# Task instructions
In the text below on hierarchical attention networks for review classification, what does the attention layer decide?

++++ Document extract ++++

#HAN: Hierachical Attention Network for review classification

In this paper I will be implementing a Hierachical Attention Network, a new architecture that has shown promising results in sequence classification tasks. 

It uses stacked BiLSTM networks on words followed by an attention model to extract such words that are important to the meaning of the sentence and aggregate the representation of those informative words to form a sentence vector. Then the same procedure applied to the derived sentence vectors which then generate a vector who conceives the meaning of the given document and that vector can be passed further for text classification.

The illustration of this structure is below. ![](https://cdn-images-1.medium.com/max/1600/1*28XVtq2lOjOmZhcSgu1NmQ.png)

The idea behind it is that words make sentences and sentences make reviews. The attention layer decides which words are important for sentences and which sentences are important for reviews.

++++ Data excerpt ++++

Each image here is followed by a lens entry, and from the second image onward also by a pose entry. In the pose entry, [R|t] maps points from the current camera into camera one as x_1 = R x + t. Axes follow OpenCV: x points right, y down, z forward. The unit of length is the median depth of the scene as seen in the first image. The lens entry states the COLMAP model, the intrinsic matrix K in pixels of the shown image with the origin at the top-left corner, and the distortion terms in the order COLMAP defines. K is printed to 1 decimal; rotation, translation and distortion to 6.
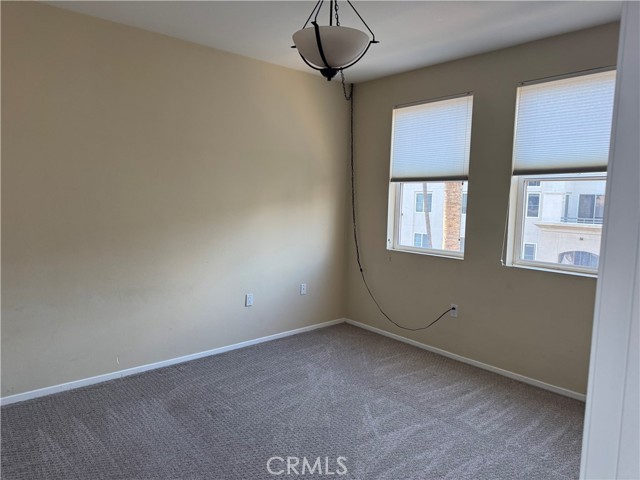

++++

# Answer box
It decides which words are important for sentences and which sentences are important for reviews.